◆ **REQUIRED WORK**:
a: In the assignment text on mortality and storm data, rewrite the passage starting at "Problem 1.5" and ending at "trends? Yearly trends?", putting "time-based patterns" in place of "temporal patterns".
b: Continue the assignment text on mortality and storm data from the point at which it stops.

◆ **TEXT SEGMENT**:
Your are welcome to incorporate other data into your analysis, if necessary, as long as those other data sources are documented and their origin is clear.

Problem 1: Exploring the Mortality Data

Problem 1.1

The mortality data are available in a single mortality.zip file. Inside the zip file is a single CSV file named mortality_1987-2005.csv.bz2. Download and unzip the file. Read the mortality_1987-2005.csv.bz2 data into R using the readr package. Then, read the nmmaps_cities.csv file into R to get the metadata on the cities in the NMMAPS study.

## Add your code

Note that many of the “cities” in the NMMAPS data are actually combinations of different counties. So for example, “New York City” is a combination of 6 sepaparate counties. The nmmaps_cities.csv files provides the mapping of counties to “cities”. In addition, the 5-digit FIPS code identifying each county is provided here.

Problem 1.2

Make a plot of the daily mortality from all non-accidental deaths (death) versus date for the city of New Orleans, LA in the year 2004.

## Add your code

Are there interesting features such as when mortality tends to be high or low?

Add a summary of your findings here

Problem 1.3

Try making this same plot for different years, different cities, and different causes of death.

## Add your code

If you were to focus your analysis on a single city, or a few cities, which ones might be the most practical or interesting ones to choose?

Add a summary of your findings here

Problem 1.4

Take all of the data on non-accidental deaths for New York City, NY and divide them by season of the year. In which season does mortality tend to be the highest?

## Add your code

Add a summary of your findings here

Problem 1.5

Is the seasonal pattern of mortality the same in every city in the NMMAPS data? Summarize your results below.

## Add your code

Add a summary of your findings here

Problem 1.6

Take a look at any other temporal patterns in the data. Are there day-of-week effects? Weekly or monthly trends? Yearly trends?

## Add your code

Add a summary of your findings here

Problem 2: Exploring the Storm Event Data

The storm event database goes back until 1950, with one file per year. You will likely not need all of it.

Problem 2.1

Just to start, download the data for 2004 (these files are labeled StormEvents_details-*), read the data into R and take a look at it. You will see that the storm event data have a column for the year and date/time of each event. There are also separate columns for when the event began (i.e. BEGIN_DATE_TIME) and for when the event ended (END_DATE_TIME). Convert these columns into R date/time objects and add a new column that contains the length of each event in the dataset.

## Add your code

Problem 2.2

Given your new begin/end date columns, we can look at temporal patterns of specific storm events. How many flash floods occur in each of the four seasons of 2004 for the state of Texas?

## Add your code

Add a summary of your findings here

Problem 2.3

What is the seasonal pattern for other major storm events in the database? Adapt your code from above to explore these patterns for other event types and other locations.

## Add your code

Add a summary of your findings here

Problem 3: Linking the Datasets

Having thoroughly explored the mortality and storm events database, you will eventually need to link the two together in order to determine what if any connection there is between major storms and mortailty.

Problem 3.1

The mortality data are presented as a time series with the number of deaths for each day. However, the storm events data are presented as events, with one record for each event. One transformation that is likely to be useful is to convert the storm events data into a time series. A dataset of this nature will have a column for the date and another column indicating whether there was an event (i.e. flood, hurricane) occurring on that date.

◆ **DATASET**:
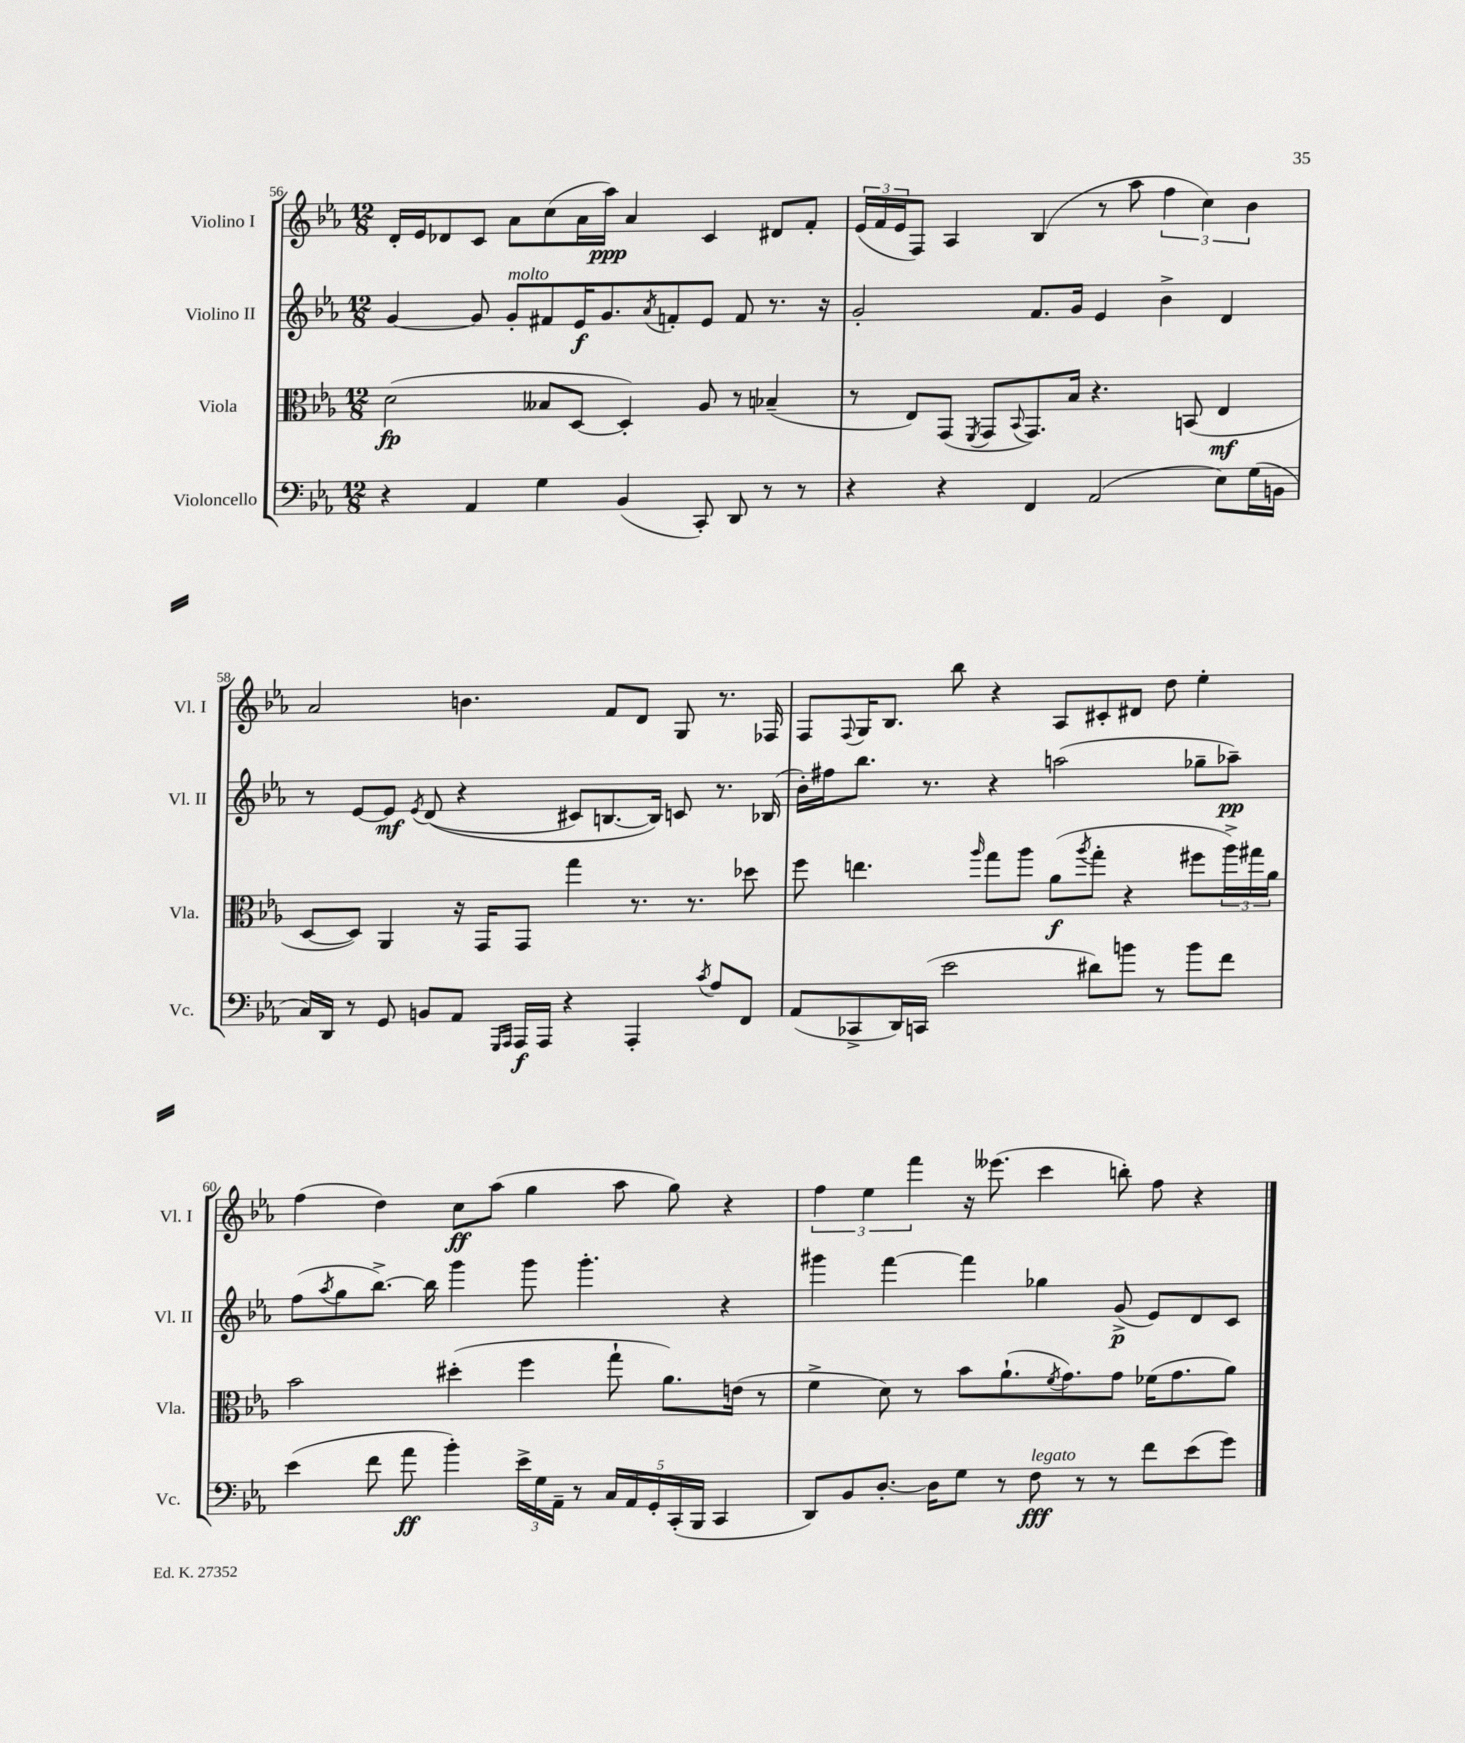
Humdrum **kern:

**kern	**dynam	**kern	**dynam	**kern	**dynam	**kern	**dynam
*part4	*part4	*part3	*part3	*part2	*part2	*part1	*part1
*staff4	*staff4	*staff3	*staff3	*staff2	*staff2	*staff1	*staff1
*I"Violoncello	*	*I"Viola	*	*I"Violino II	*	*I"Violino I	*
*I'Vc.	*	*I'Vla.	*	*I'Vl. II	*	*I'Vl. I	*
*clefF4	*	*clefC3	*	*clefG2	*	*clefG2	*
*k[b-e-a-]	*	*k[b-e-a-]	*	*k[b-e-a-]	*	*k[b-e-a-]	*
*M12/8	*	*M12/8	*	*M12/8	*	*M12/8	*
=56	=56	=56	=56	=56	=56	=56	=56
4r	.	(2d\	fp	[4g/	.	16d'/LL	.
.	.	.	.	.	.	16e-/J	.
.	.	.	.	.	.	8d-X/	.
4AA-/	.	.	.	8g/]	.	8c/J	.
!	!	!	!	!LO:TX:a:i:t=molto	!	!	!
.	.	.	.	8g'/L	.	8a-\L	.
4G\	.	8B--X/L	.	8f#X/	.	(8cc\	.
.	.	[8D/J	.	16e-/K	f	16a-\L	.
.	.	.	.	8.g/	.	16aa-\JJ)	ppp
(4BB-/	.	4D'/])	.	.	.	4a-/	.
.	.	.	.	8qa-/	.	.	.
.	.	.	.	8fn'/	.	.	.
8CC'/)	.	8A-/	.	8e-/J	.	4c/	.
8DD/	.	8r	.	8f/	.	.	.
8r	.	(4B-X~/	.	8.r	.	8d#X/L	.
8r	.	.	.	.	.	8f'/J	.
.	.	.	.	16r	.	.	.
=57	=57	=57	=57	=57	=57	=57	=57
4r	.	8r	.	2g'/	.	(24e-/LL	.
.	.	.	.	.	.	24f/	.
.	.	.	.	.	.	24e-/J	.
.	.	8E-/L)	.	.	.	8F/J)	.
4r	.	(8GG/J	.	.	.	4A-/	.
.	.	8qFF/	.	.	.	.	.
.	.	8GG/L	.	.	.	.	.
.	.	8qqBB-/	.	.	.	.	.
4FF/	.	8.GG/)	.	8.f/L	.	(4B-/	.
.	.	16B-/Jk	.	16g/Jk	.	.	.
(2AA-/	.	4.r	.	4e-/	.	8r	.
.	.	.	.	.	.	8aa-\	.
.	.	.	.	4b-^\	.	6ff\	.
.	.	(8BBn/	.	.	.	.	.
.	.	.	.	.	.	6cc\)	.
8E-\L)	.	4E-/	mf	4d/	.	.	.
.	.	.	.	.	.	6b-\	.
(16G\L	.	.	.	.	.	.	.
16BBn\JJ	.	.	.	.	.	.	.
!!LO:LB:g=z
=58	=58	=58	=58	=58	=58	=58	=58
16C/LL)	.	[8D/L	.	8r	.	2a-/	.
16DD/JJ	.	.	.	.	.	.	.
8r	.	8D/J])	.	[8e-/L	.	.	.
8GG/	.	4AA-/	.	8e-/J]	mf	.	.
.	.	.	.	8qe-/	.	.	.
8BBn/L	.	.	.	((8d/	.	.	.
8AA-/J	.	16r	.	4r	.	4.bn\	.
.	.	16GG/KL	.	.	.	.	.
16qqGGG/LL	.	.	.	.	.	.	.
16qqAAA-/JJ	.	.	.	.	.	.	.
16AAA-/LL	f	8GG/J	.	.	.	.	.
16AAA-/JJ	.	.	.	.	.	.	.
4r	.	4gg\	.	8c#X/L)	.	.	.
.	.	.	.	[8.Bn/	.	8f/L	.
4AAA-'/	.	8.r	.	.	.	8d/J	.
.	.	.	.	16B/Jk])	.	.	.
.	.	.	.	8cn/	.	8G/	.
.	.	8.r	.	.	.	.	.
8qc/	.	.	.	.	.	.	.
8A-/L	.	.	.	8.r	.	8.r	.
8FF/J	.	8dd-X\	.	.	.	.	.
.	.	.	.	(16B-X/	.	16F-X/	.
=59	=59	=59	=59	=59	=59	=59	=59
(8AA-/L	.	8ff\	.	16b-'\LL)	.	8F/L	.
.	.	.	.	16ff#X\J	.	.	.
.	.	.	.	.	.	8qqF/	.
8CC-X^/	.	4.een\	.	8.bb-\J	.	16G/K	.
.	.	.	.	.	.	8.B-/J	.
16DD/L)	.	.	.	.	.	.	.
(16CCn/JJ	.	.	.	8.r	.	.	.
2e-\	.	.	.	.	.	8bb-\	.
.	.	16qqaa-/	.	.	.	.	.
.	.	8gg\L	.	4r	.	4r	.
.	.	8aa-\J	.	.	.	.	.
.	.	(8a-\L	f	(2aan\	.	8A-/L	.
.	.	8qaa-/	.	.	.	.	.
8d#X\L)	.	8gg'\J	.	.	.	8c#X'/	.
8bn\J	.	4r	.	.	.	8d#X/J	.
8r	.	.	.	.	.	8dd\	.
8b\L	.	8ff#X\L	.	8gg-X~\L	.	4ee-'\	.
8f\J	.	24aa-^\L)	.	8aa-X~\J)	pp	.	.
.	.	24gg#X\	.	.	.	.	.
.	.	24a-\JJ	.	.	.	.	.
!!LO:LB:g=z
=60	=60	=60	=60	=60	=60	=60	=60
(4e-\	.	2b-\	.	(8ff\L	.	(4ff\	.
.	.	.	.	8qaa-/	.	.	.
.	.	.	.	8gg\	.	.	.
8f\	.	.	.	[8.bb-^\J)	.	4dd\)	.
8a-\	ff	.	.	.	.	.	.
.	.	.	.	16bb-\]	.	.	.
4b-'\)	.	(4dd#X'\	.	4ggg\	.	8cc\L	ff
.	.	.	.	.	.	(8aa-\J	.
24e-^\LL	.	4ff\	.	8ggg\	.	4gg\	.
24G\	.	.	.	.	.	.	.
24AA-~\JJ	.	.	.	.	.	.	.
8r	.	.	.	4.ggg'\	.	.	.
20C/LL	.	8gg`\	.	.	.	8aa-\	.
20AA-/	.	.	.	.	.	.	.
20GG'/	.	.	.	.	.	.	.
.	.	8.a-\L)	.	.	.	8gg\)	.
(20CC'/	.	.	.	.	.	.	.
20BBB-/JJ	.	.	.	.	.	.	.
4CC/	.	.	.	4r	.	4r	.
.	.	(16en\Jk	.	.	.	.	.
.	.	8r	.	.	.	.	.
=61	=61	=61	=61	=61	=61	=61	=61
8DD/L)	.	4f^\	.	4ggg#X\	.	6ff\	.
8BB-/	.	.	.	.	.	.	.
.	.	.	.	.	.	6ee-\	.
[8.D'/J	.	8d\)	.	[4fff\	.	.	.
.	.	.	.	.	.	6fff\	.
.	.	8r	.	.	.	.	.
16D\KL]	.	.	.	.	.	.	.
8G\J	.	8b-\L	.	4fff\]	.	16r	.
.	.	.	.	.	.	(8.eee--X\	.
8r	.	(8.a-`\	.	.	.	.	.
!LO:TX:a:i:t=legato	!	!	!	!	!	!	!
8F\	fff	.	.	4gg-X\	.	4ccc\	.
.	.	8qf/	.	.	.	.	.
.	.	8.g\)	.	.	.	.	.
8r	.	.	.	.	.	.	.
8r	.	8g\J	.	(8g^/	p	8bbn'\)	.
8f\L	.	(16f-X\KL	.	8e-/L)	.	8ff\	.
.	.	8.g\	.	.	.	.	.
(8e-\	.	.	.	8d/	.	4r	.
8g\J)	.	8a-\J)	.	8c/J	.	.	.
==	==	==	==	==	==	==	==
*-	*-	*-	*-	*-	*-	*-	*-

◆ **EXPECTED OUTPUTS**:
a:
Problem 1.5

Is the seasonal pattern of mortality the same in every city in the NMMAPS data? Summarize your results below.

## Add your code

Add a summary of your findings here

Problem 1.6

Take a look at any other time-based patterns in the data. Are there day-of-week effects? Weekly or monthly trends? Yearly trends?

b:
Create a time series for flash floods for the state of Louisiana in the year 2004. Then, make a time series plot of the flash floods.

## Add your code

Problem 3.2

Link the time series flood data with mortality data for New Orleans, LA from the NMMAPS dataset. Then, make a scatterplot of storm event and deaths in New Orleans for 2004.

## Add your code

Problem 3.3

Make the same scatterplot as above, but now stratified by season so that there are four plots.

## Add your code

At this point you may want to modify and adapt the code you’ve written above to explore the following additional questions:

What does the relationship between death and hurricanes or other major event times look like?
How does the scatterplot look in different years or states?
Does it make sense to look at a smaller geographical unit than the state? What about county/city?
Which major storm events are most frequent in which states? It might make sense to focus on events that are somewhat regularly occurring rather than very rare events.

Problem 4: Narrowing Down the Question

Once you’ve linked the data together and had the chance to work through some plots and visuals of the data, you will need to narrow things down in order to focus on an question for the purpose of the homework.

Consider the following questions as you narrow things down:

What is the best way to link the two datasets together?
What are the temporal and spatial units for linking the datasets together?
Which method of linkage requires the fewest assumptions about the data? Which methods requires the most assumptions?
What should the temporal and spatial scope of the final analysis be? Are we looking at all cities and all years? Or will we focus on one city in a single year? Or something in between?
What will the final product look like? A series of plots? Tables? (Note: It may not be entirely possible to answer this question yet.)

At this point you have should have a good idea of what specific aspect of the data you would like to use to develop an estimate of the mortality effect of major storms.

Briefly state what your approach will be here

Note: You do not have to cover anything and everything. Rather, you should produce a produce a reasonable answer given the data and time available.

Problem 5: Modeling

For this part, you will need to develop a model for relating your chosen storm factor (or combination thereof) with a mortality outcome.

Decide on your principal outcome and key predictor. While you may be interested in multiple factors, it’s good to focus on one first.
Before setting off, you may want to draw a quick sketch of what you want your final “result” to look like. Is it a plot? Is it a table? Having some idea beforehand can limit the work (but obviously, you can change if you want).
Start with a simple, naive model to get a sense of the relationship.
Consider potential confounding factors and systematically incorporate them into your modeling.
Conduct sensitivity analysis of any results based on model form and structure.
If you want, consider other outcomes or storm factors for comparison.

## Add your code

Problem 6: Narrative

Given the model results you produced in Problem 5, it’s time to narrow them down to a presentable format.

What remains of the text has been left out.